VIBES_DEVICE_ID accepts the keybag JSON raw or base64-encoded (the full file or its bare { deviceId, cert } item), and an interactive login already on the machine always wins over it. With it set, every CLI command runs headless as your account — no browser, no prompt:

shnpx vibes-diy db query --vibe you/your-hub --db requests   # pick up work
npx vibes-diy db put   --vibe you/your-hub --db requests '…' # report back
npx vibes-diy generate "the requested app" --handle yourbot --app-slug m-abc123

Why a cert and not a token

The device cert is a builder identity, not a capability grab-bag.

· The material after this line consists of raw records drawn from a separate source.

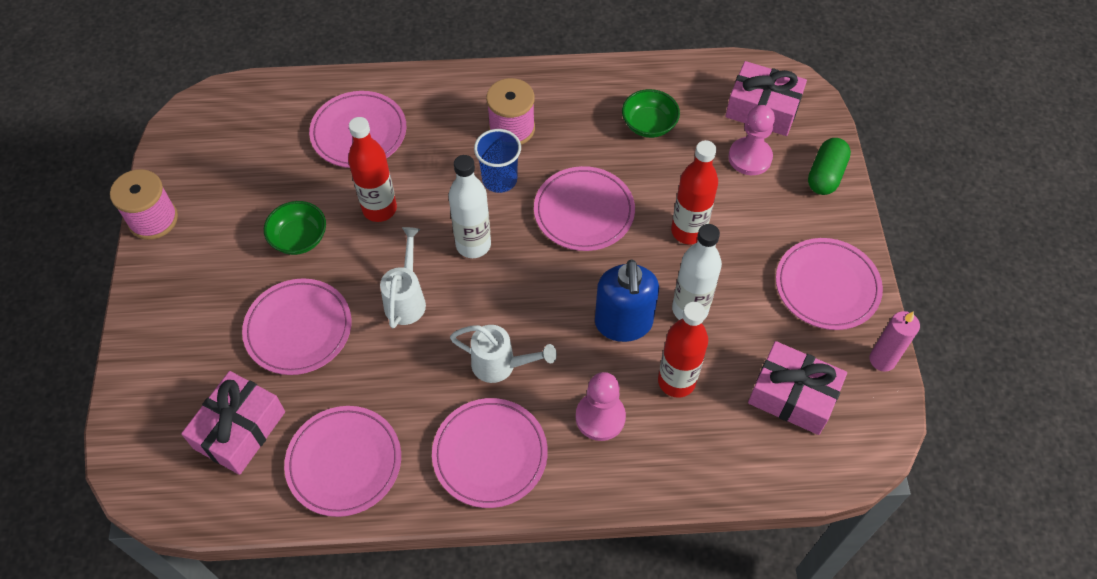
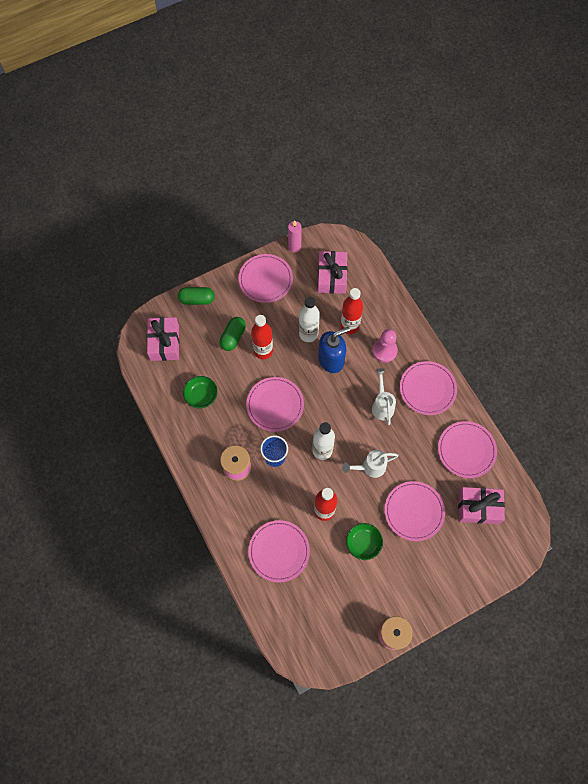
camera: 115 degrees left, 10 degrees up
(733, 199) = (233, 337): none -> green capsule
(750, 157) = (201, 338): pink pawn -> none

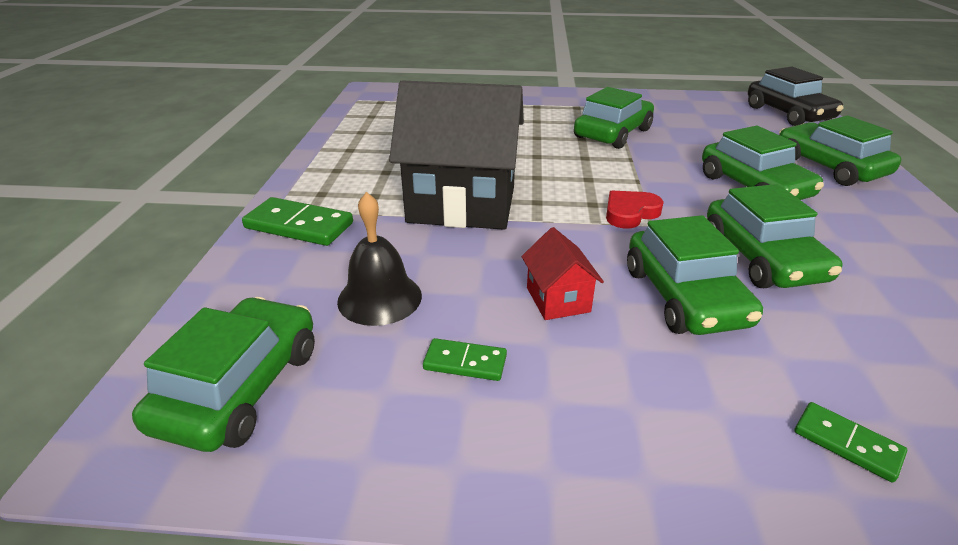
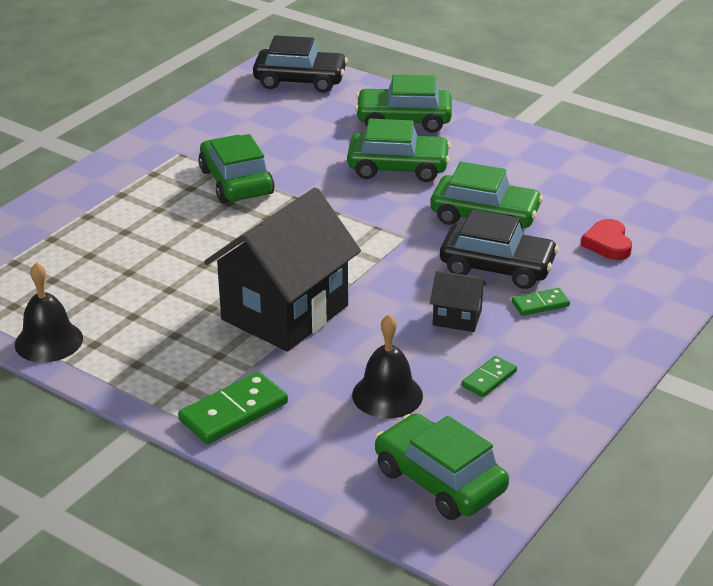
camera: 60 degrees left, 0 degrees up
(341, 136) = (48, 341): none -> black bell
(558, 299) = (457, 318): red house -> black house
(630, 213) = (380, 239): red heart -> red heart (607, 244)
(685, 297) = (497, 267): green car -> black car
(847, 443) = (643, 279): green domino -> green domino (540, 304)

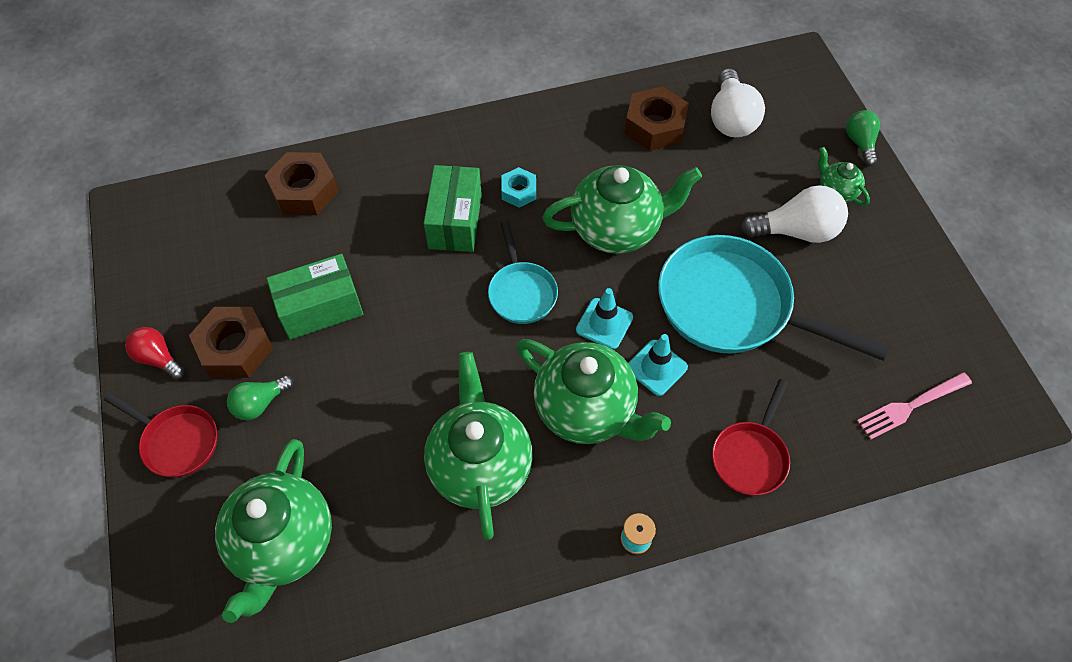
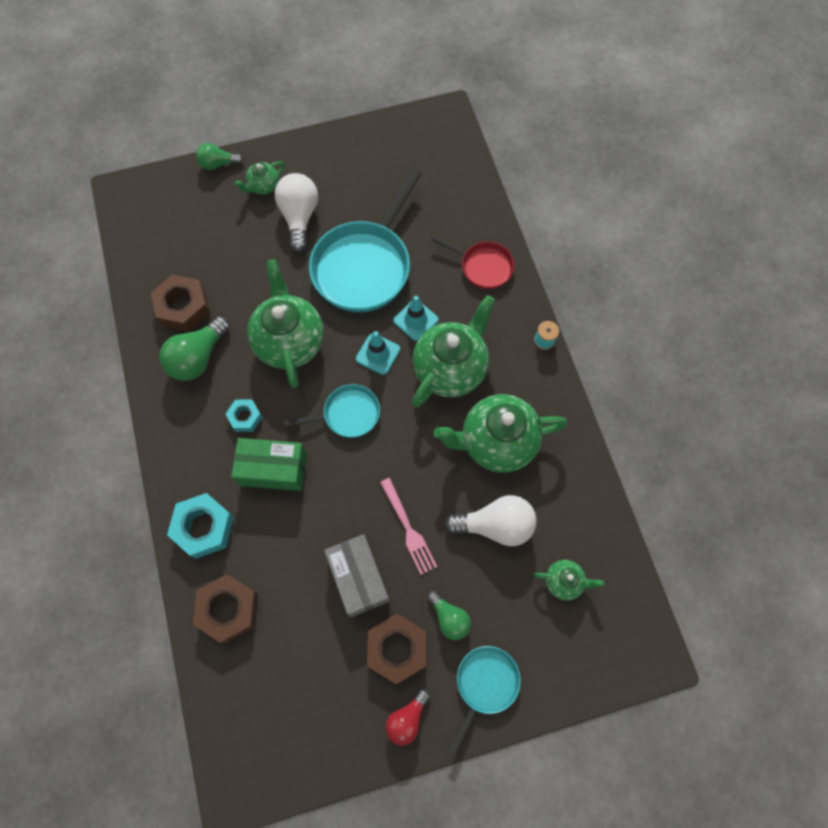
camera: 90 degrees left, 10 degrees up
(177, 441) = (485, 684): red pan -> turquoise pan
(283, 544) = (564, 581): green teapot -> green teapot, size x0.48
(320, 308) = (358, 578): green box -> grey box
(394, 164) = (204, 527): none -> turquoise nut
(592, 144) = (198, 358): none -> green light bulb
(731, 118) = (182, 250): white light bulb -> white light bulb (495, 525)
(910, 406) = (444, 170): pink fork -> pink fork (408, 529)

It authenticates as your account, so it passes exactly the gates your access.js already defines — there's no second permission system to design, and revoking it is deleting the device. Meanwhile the dangerous credentials (social tokens, API keys) stay in the vibe's write-only vault: the two lanes coordinate entirely through status documents and never share a secret. If the runner is compromised, the attacker gets a revocable builder cert — not your Bluesky password.

In production

The platform's mention-builds pipeline is this exact split: mention-builds.yaml runs on a cron, and scripts/mention-builds.mjs drives the public CLI — the same one you just installed — to pick up pending-build docs, generate each requested app, verify it actually serves, and write the result back. (It stores the keybag under its own secret name, MENTION_BUILDER_DEVICE_ID, and exports it as VIBES_DEVICE_ID at runtime — the env var name is what the CLI reads; the secret name is yours to choose.) The workflow self-skips until its secrets exist, so the lane is dark by default.

Anything that can run a shell can join your app's workflow this way: a laptop cron, a Raspberry Pi, another CI system. And when the "script" is an AI agent, skip the shell parsing entirely — npx vibes-diy mcp exposes the same list/get/put/query/delete surface as an MCP server any agent can mount.